**Dataset records:**
###

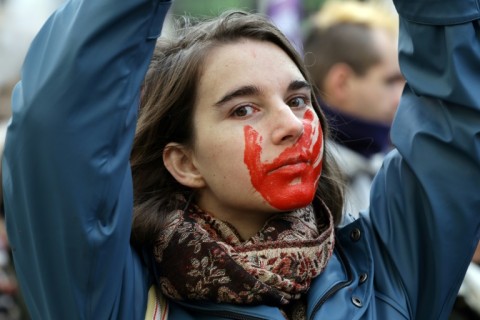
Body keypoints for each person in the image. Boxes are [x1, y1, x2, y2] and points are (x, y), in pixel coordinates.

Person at [2, 0, 480, 319]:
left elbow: (454, 122)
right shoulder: (112, 296)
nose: (292, 125)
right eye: (243, 108)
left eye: (297, 100)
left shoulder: (387, 273)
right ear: (183, 161)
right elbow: (56, 124)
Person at [303, 0, 404, 216]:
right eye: (391, 81)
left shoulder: (390, 166)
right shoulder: (305, 181)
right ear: (342, 83)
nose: (402, 97)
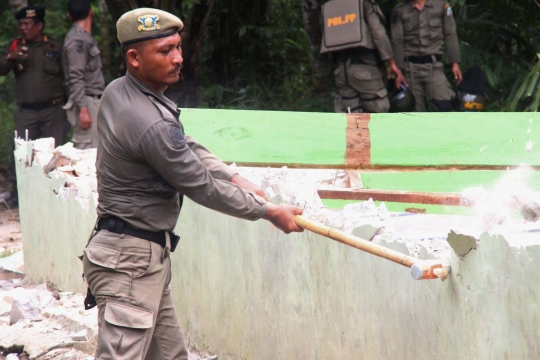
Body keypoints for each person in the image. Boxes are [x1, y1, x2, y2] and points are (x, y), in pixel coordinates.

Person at [81, 8, 304, 360]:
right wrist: (270, 211)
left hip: (139, 257)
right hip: (130, 263)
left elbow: (184, 142)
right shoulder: (148, 121)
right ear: (134, 58)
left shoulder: (120, 92)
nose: (178, 58)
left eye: (178, 47)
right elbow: (200, 185)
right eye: (165, 51)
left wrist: (232, 175)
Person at [0, 6, 66, 207]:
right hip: (26, 112)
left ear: (39, 25)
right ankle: (19, 197)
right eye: (20, 24)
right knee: (23, 154)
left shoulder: (54, 48)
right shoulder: (16, 47)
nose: (23, 28)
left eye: (27, 24)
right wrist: (11, 57)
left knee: (55, 155)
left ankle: (55, 196)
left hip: (52, 111)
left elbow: (69, 77)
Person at [320, 0, 406, 113]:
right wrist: (391, 62)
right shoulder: (363, 2)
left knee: (352, 116)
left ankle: (358, 130)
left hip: (341, 71)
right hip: (365, 69)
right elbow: (378, 34)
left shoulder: (327, 7)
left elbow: (325, 37)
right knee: (379, 111)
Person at [391, 0, 462, 112]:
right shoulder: (400, 10)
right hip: (410, 68)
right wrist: (399, 70)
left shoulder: (441, 6)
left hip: (434, 66)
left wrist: (455, 62)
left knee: (446, 104)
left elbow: (450, 34)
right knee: (414, 110)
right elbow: (397, 40)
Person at [63, 0, 105, 149]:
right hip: (86, 101)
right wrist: (83, 109)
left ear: (69, 16)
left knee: (98, 150)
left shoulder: (85, 37)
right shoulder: (76, 40)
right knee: (87, 153)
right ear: (91, 12)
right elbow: (76, 76)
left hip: (94, 100)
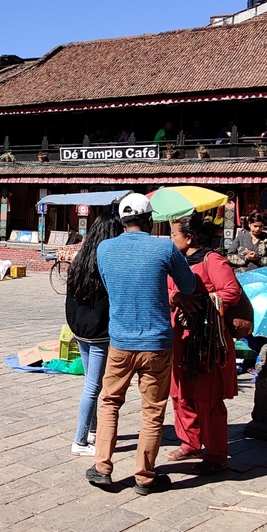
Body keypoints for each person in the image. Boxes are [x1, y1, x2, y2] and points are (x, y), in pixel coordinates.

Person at [85, 193, 199, 496]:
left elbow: (111, 287)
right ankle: (145, 476)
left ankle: (102, 467)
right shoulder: (164, 246)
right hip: (157, 342)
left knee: (109, 402)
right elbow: (189, 285)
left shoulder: (105, 248)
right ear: (150, 219)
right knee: (153, 410)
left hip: (120, 341)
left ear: (123, 220)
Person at [166, 215, 251, 475]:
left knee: (208, 398)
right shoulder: (174, 263)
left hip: (207, 340)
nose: (171, 240)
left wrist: (199, 302)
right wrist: (176, 297)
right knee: (180, 395)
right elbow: (164, 290)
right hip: (180, 338)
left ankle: (216, 455)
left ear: (189, 238)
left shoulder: (212, 260)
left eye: (174, 235)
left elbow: (230, 291)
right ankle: (190, 442)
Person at [65, 213, 121, 456]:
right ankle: (79, 441)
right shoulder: (109, 261)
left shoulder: (80, 260)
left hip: (81, 329)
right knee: (93, 386)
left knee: (91, 382)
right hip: (98, 331)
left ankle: (92, 430)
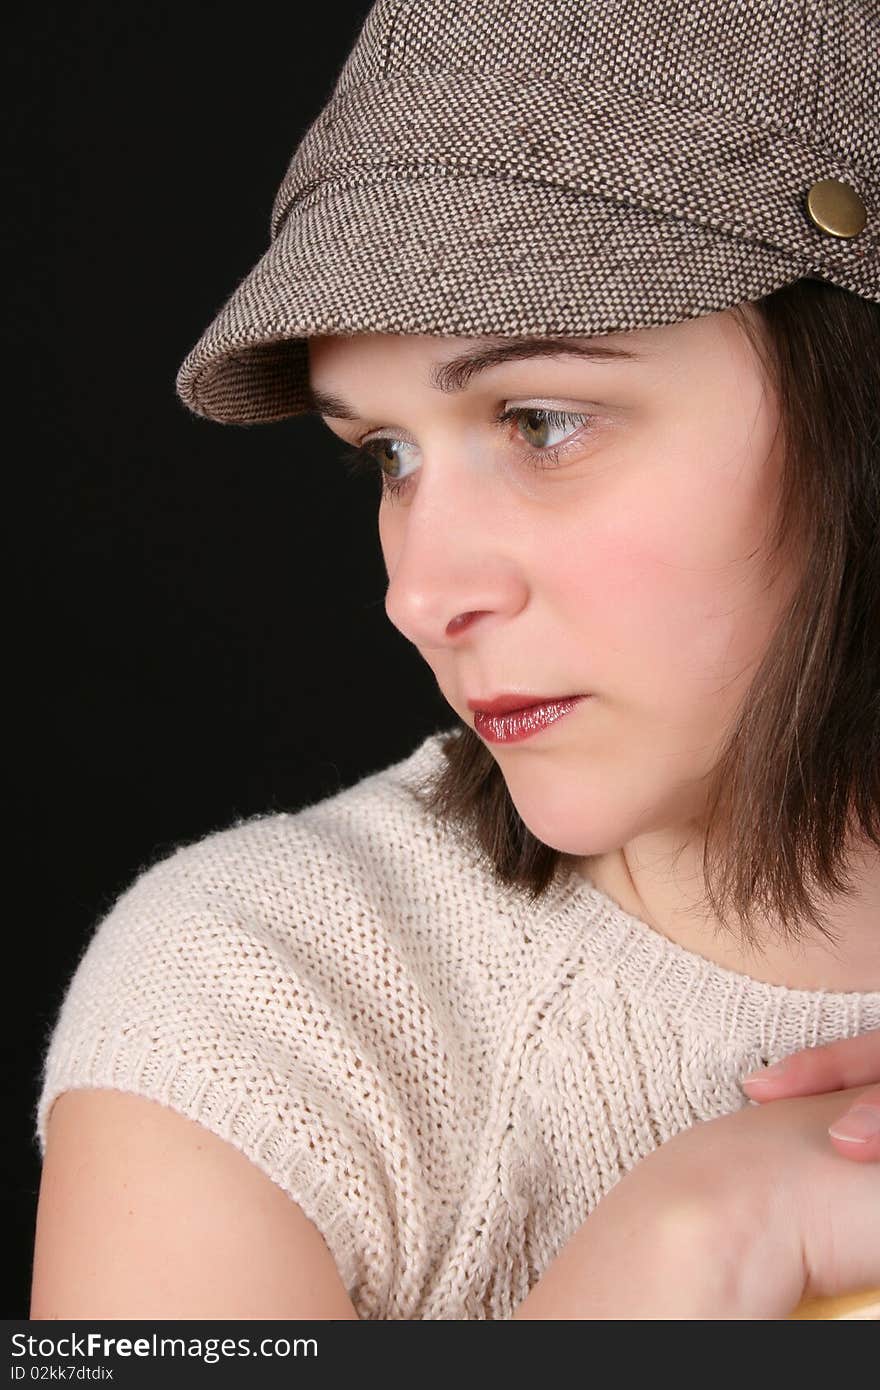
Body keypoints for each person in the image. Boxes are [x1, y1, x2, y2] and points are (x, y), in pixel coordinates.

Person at [30, 0, 879, 1320]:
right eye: (387, 455)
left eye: (540, 421)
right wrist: (684, 1245)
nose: (420, 592)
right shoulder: (253, 1008)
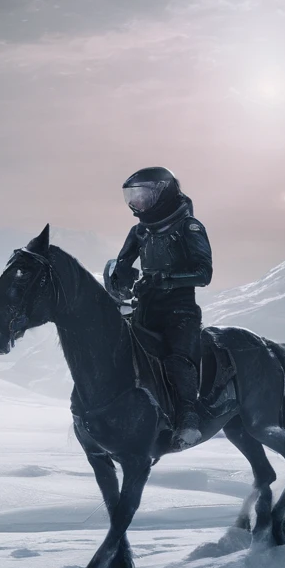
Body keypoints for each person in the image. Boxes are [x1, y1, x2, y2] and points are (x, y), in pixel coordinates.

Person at [104, 166, 212, 448]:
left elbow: (204, 273)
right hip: (145, 307)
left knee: (177, 358)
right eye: (132, 196)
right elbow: (123, 265)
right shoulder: (139, 232)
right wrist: (117, 282)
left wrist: (168, 279)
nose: (136, 203)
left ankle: (188, 416)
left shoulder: (190, 228)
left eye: (142, 195)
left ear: (162, 194)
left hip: (180, 312)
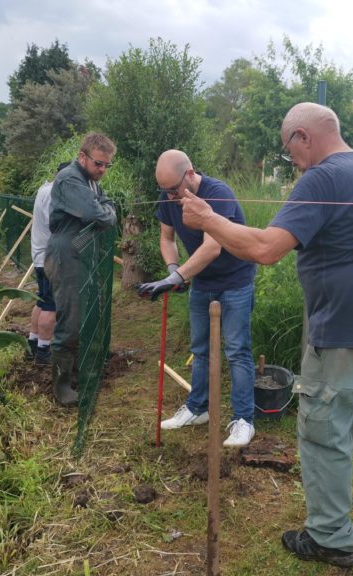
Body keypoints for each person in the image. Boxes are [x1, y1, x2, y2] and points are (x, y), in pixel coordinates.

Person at [179, 102, 353, 567]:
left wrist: (208, 220)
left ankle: (331, 536)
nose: (293, 161)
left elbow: (266, 249)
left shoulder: (322, 179)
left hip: (343, 333)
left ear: (303, 137)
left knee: (323, 432)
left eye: (291, 150)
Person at [137, 150, 257, 447]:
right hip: (202, 281)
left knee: (237, 350)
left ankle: (244, 421)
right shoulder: (169, 199)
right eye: (164, 191)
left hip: (235, 280)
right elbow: (167, 238)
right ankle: (197, 408)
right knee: (200, 349)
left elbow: (212, 248)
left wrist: (176, 279)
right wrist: (172, 268)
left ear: (189, 174)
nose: (170, 197)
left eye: (174, 190)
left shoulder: (218, 194)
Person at [44, 133, 117, 406]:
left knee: (83, 316)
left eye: (107, 165)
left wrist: (106, 212)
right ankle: (61, 387)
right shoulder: (70, 178)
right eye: (99, 163)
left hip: (81, 252)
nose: (102, 170)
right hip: (65, 254)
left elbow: (108, 206)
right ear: (82, 156)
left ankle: (75, 376)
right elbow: (97, 215)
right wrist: (106, 214)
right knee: (71, 320)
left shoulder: (91, 181)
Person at [28, 161, 71, 365]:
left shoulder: (44, 188)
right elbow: (58, 228)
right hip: (51, 258)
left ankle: (34, 342)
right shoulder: (55, 195)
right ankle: (44, 352)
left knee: (42, 301)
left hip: (39, 255)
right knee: (51, 306)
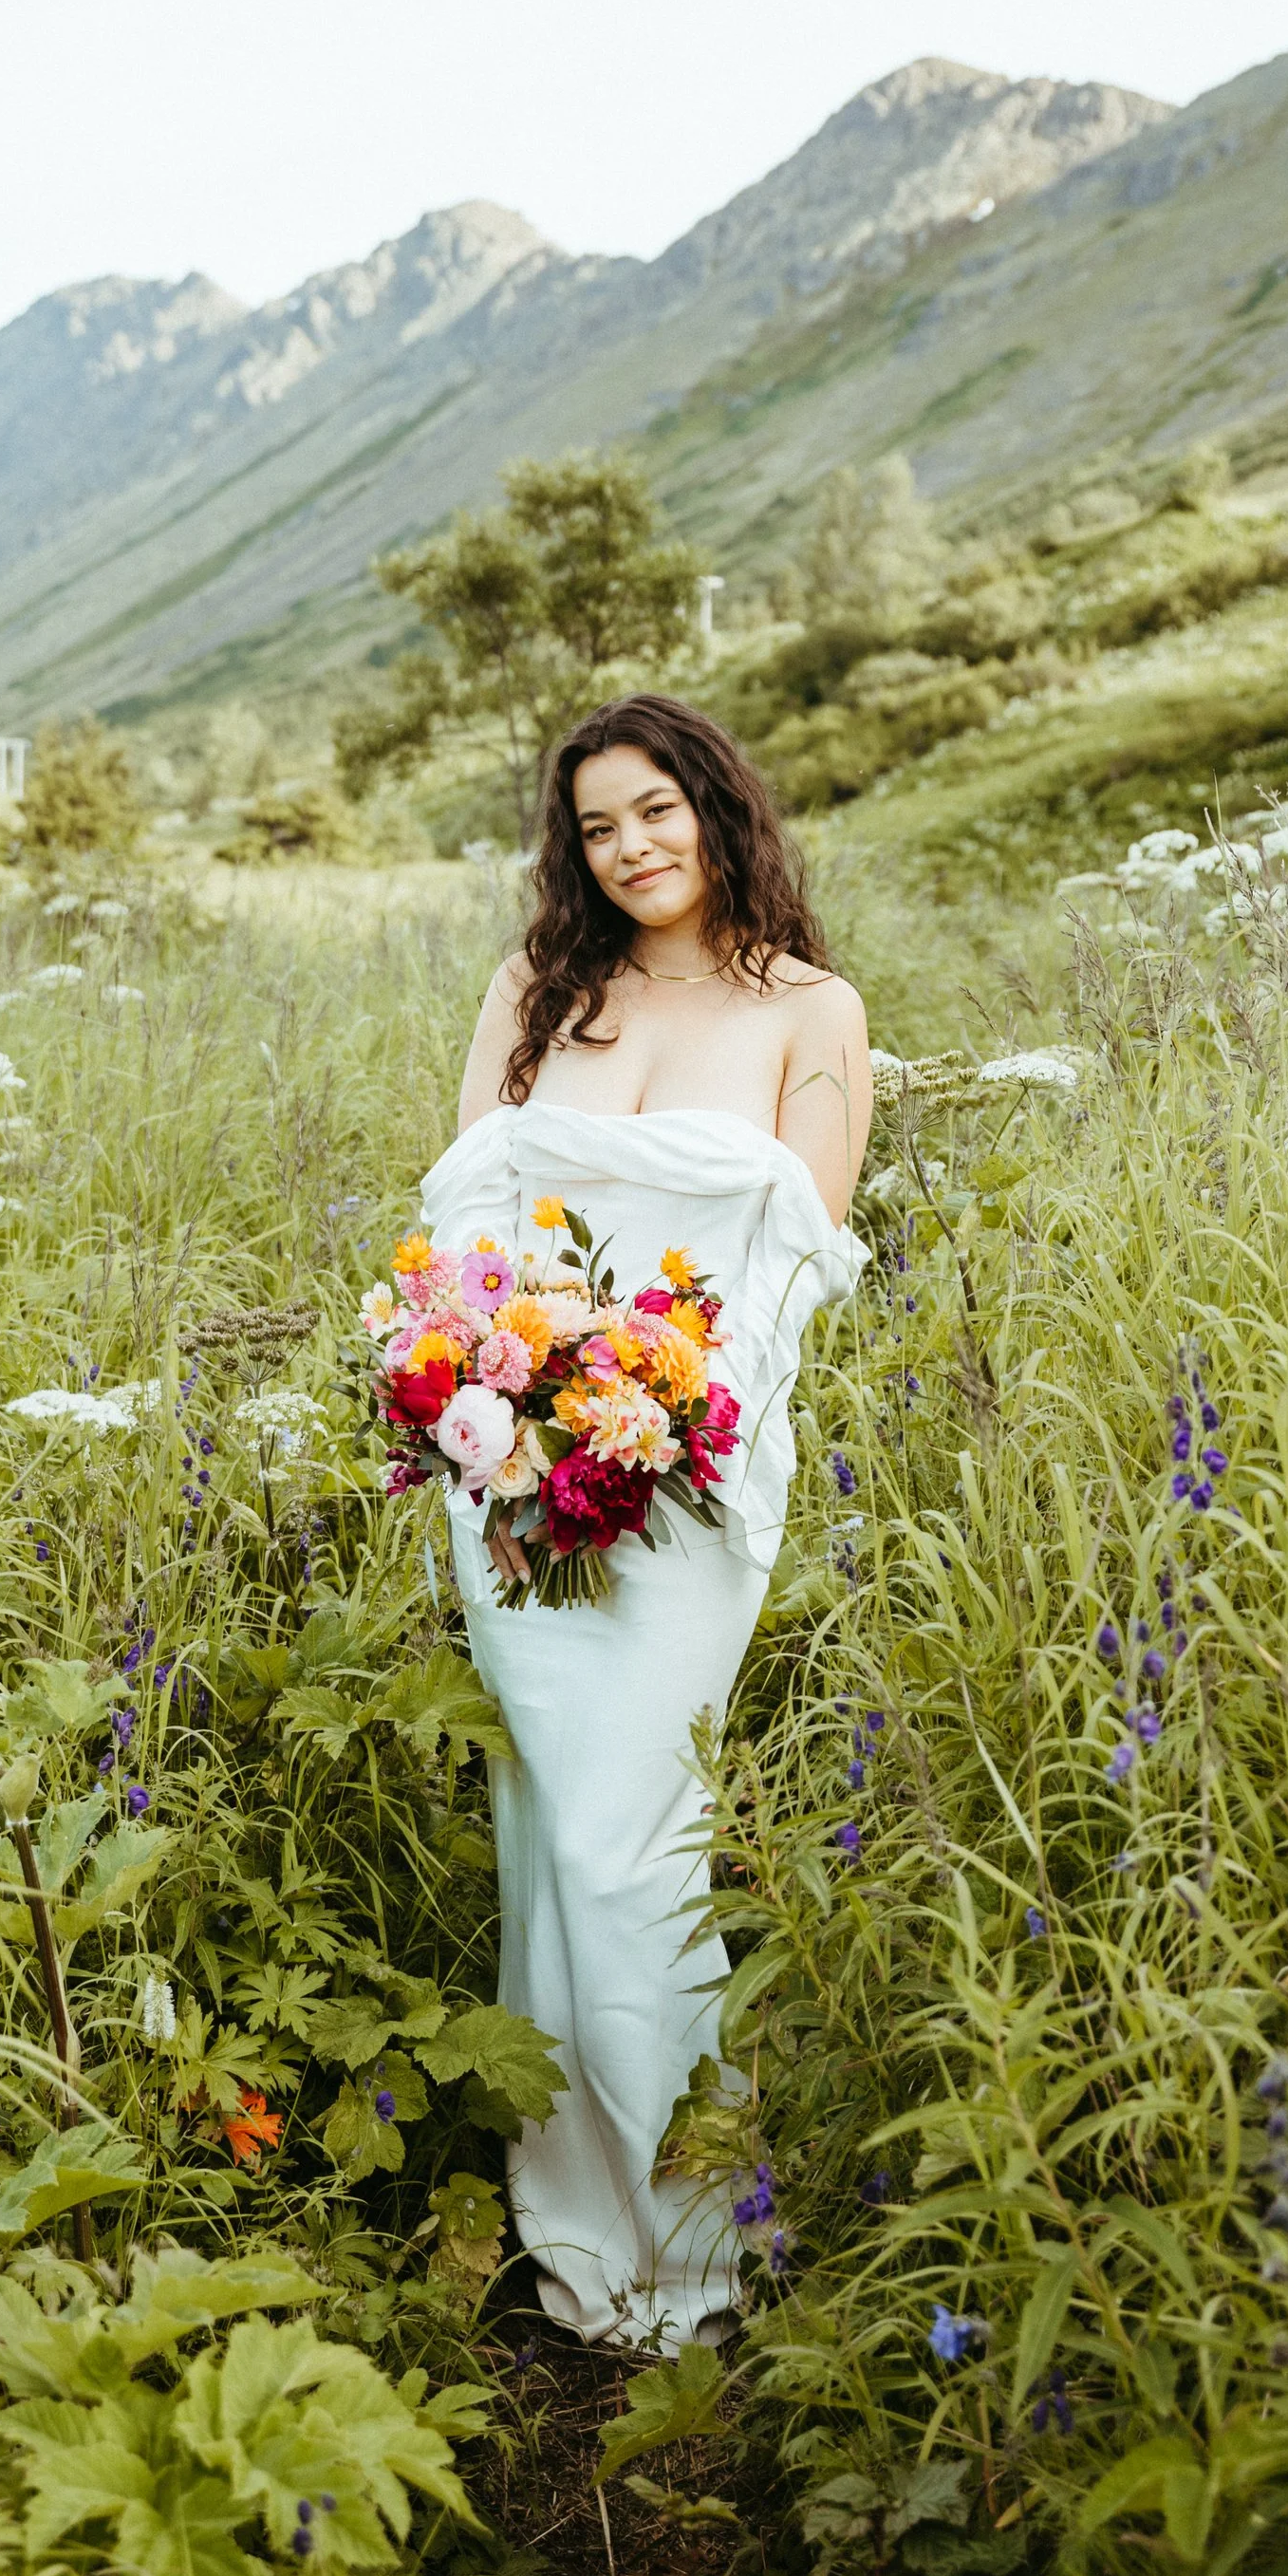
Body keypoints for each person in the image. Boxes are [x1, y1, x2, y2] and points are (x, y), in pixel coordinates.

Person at [419, 692, 871, 2353]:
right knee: (545, 1842)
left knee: (634, 1841)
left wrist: (650, 1417)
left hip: (687, 1475)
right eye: (600, 826)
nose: (633, 846)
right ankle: (572, 2229)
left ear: (717, 805)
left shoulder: (815, 1012)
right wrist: (501, 1409)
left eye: (657, 809)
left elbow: (794, 1267)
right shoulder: (541, 995)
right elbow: (466, 1227)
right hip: (511, 1478)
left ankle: (702, 2233)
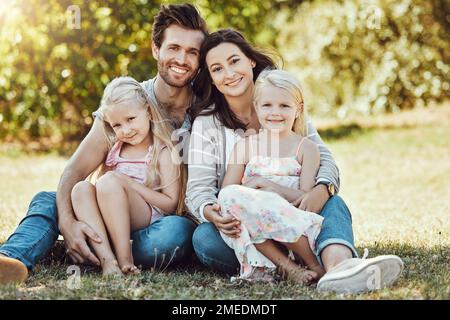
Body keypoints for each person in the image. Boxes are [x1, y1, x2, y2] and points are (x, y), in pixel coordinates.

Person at [0, 3, 208, 285]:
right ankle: (12, 260)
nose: (182, 59)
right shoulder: (127, 103)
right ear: (156, 49)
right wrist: (68, 223)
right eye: (173, 48)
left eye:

###

**Your instructions:** Search the lines above for the string "nose" and copy each line that has it.

**Answer box:**
nose: (292, 125)
nose: (402, 97)
nose: (178, 58)
nose: (23, 28)
nose: (171, 240)
nose: (420, 592)
nose: (136, 203)
nose: (293, 161)
nose: (170, 197)
nose: (102, 170)
nose: (633, 846)
nose: (182, 59)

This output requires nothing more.